Cette réforme vise à rapprocher les règles d’imposition applicables aux non-résidents de celles applicables aux personnes fiscalement domiciliées en France. Elle suscite néanmoins beaucoup d’inquiétude parmi les non-résidents, qui craignent d’être pénalisés par les nouvelles règles d’imposition. Selon le ministre de l’action et des comptes publics, Gérald Darmanin, les deux moratoires permettront d’éviter que la réforme de la fiscalité des non-résidents n’ait un effet « confiscatoire ».
Outre les moratoires, le projet de loi de finances prévoit l’obligation, pour le Gouvernement, de remettre au Parlement, avant le 1er juin 2020, « un rapport relatif à la fiscalité appliquée aux revenus de source française des contribuables fiscalement domiciliés hors de France ». Ce rapport servira « de base à d’éventuelles corrections et améliorations pour l’établissement du projet de loi de finances pour 2021 ». La question de l’application de la décote à l’ensemble des non-résidents devrait également être examinée dans ce cadre.

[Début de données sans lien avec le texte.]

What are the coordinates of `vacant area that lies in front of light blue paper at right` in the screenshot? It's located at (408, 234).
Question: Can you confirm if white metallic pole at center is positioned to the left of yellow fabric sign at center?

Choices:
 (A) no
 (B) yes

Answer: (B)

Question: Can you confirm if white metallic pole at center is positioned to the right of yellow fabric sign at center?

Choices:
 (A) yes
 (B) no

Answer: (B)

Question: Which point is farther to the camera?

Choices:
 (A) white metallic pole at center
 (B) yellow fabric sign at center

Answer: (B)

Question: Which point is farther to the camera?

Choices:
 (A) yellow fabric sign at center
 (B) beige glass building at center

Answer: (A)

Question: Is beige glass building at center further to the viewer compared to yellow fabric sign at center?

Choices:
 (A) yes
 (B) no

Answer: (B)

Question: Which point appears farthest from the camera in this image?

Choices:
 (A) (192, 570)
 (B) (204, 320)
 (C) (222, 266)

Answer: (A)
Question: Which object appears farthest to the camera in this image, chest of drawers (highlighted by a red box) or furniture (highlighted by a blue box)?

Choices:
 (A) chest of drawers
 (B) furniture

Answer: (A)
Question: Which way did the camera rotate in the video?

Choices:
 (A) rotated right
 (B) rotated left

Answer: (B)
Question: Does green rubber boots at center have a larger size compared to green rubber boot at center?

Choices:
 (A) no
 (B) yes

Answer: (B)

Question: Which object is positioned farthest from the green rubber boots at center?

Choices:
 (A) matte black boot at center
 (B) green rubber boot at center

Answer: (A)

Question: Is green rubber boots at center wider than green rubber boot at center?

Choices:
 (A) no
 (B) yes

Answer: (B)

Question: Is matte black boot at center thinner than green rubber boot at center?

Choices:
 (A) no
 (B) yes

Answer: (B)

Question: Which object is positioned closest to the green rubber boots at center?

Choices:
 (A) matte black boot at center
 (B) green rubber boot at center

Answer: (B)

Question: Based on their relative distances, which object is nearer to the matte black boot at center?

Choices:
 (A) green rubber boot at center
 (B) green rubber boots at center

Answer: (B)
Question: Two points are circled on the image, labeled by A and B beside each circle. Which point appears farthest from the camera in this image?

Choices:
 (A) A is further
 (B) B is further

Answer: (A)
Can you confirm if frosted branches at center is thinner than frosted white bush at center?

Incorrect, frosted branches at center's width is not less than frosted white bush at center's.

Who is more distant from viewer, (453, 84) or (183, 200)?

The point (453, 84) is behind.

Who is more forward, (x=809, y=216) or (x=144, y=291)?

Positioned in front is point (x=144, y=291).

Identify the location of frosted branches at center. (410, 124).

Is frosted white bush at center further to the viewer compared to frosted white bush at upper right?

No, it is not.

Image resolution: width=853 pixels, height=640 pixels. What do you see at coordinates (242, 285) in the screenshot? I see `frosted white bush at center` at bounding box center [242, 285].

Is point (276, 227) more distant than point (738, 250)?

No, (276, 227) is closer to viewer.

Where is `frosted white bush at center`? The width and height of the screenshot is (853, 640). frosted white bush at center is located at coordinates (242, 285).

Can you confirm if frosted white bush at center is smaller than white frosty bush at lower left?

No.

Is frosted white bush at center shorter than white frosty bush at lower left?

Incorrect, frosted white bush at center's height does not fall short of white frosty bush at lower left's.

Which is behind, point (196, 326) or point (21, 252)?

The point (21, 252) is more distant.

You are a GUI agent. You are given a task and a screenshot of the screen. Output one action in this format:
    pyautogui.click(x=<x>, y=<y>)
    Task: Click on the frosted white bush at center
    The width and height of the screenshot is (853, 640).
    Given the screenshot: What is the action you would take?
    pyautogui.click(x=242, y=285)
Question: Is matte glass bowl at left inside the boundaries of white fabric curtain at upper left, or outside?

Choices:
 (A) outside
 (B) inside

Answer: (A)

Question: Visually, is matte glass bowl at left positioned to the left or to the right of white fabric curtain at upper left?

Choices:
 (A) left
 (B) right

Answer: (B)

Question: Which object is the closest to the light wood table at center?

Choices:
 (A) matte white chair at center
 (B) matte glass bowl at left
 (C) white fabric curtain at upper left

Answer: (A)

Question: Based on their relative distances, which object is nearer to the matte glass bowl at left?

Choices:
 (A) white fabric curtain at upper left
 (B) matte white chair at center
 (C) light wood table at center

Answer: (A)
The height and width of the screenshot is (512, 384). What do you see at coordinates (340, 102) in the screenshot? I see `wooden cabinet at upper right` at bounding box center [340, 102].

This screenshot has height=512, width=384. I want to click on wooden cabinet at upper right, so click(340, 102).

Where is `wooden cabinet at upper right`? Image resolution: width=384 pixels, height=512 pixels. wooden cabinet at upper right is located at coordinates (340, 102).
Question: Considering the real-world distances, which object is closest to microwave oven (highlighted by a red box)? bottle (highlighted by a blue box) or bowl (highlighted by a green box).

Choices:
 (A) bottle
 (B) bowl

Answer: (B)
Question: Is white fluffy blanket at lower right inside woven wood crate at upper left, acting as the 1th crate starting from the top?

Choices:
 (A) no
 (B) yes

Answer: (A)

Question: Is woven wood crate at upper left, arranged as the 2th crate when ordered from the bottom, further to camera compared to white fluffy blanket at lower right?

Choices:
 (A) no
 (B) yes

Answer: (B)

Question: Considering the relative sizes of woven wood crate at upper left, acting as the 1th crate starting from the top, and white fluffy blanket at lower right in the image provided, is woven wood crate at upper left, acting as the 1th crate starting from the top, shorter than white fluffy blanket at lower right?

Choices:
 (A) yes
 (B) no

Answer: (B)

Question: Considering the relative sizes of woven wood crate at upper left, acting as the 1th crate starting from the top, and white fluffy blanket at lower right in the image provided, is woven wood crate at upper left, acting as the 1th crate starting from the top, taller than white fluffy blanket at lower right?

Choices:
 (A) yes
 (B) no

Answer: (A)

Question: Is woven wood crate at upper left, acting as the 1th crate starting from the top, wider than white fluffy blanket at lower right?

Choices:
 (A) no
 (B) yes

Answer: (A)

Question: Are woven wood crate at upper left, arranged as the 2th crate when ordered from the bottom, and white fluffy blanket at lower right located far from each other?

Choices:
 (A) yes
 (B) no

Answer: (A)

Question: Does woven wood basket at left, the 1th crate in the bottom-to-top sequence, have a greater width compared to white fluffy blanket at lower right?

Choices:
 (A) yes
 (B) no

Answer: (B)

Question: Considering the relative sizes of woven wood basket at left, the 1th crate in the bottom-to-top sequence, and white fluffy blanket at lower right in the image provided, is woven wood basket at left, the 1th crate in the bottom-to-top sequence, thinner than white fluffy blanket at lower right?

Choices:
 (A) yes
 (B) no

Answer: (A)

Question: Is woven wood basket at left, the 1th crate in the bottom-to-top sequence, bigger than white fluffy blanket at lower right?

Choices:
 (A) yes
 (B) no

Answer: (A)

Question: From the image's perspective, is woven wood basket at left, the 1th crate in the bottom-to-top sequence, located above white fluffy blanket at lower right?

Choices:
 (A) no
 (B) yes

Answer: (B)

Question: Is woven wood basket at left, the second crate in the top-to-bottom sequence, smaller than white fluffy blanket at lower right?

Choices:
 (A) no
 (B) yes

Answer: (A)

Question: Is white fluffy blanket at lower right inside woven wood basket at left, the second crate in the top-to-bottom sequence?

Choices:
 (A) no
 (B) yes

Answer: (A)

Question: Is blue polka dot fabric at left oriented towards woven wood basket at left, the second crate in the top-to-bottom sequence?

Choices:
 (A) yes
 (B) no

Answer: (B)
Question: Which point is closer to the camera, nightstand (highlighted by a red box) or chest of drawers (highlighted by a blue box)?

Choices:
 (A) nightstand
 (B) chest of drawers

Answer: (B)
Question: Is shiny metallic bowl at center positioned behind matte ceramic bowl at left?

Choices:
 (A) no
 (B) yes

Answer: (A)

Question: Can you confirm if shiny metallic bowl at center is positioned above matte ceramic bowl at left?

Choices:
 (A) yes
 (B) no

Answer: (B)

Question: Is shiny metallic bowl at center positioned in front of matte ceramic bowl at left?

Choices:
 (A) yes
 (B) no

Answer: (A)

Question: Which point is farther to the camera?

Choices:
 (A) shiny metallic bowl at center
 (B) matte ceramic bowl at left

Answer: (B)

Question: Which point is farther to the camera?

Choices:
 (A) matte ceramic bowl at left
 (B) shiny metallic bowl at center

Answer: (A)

Il est également à noter que le projet de loi de finances prévoit l’inclusion, dans le champ des personnes considérées comme fiscalement domiciliées en France, des agents des collectivités territoriales et de la fonction publique hospitalière qui exercent leurs fonctions dans un pays étranger et ne sont pas soumis dans ce pays à un impôt personnel sur l’ensemble de leurs revenus. Ces agents seront ainsi traités fiscalement comme les agents de l’État en poste à l’étranger (non-application de la retenue à la source spécifique des non-résidents ; exemption du taux minimum d’imposition ; déductibilité des charges ; bénéfice du mécanisme de la décote ; bénéfice des réductions et crédits d’impôt sur le revenu ; etc.).
Lors de la première lecture, j’avais déposé plusieurs amendements, qui n’ont malheureusement pas été adoptés :
- inclusion, dans le champ des personnes considérées comme fiscalement domiciliées en France, des agents relevant d’une personne morale de droit public en poste à l’étranger ;
- application automatique du taux moyen d’imposition aux revenus de source française perçus par les non-résidents ;
- possibilité, pour les non-résidents sollicitant l’application du taux moyen d’imposition, de déduire des prestations compensatoires de leurs revenus mondiaux ;
- possibilité, pour tous les non-résidents tirant l’essentiel de leurs revenus de la France (au moins 75% des revenus mondiaux), de déduire leurs charges de leurs revenus mondiaux ;
- possibilité, pour tous les non-résidents tirant l’essentiel de leurs revenus de la France (au moins 75% des revenus mondiaux), de bénéficier de la décote ;
- extension de la liste des thèmes devant être abordés dans le rapport du Gouvernement relatif à la fiscalité des non-résidents (application automatique du taux moyen d’imposition, mise à la disposition des non-résidents un simulateur de calcul de l’impôt sur le revenu) ;
- exonération des conjoints étrangers de Français de toute taxe liée à la délivrance ou au renouvellement de leur titre de séjour (recommandation formulée par le Défenseur des droits) ;
- abaissement de 340 à 200 euros du montant du droit de visa de régularisation devant être acquitté par les étrangers en situation irrégulière au moment de la délivrance de leur premier titre de séjour (un amendement identique a été adopté en nouvelle lecture par l’Assemblée nationale).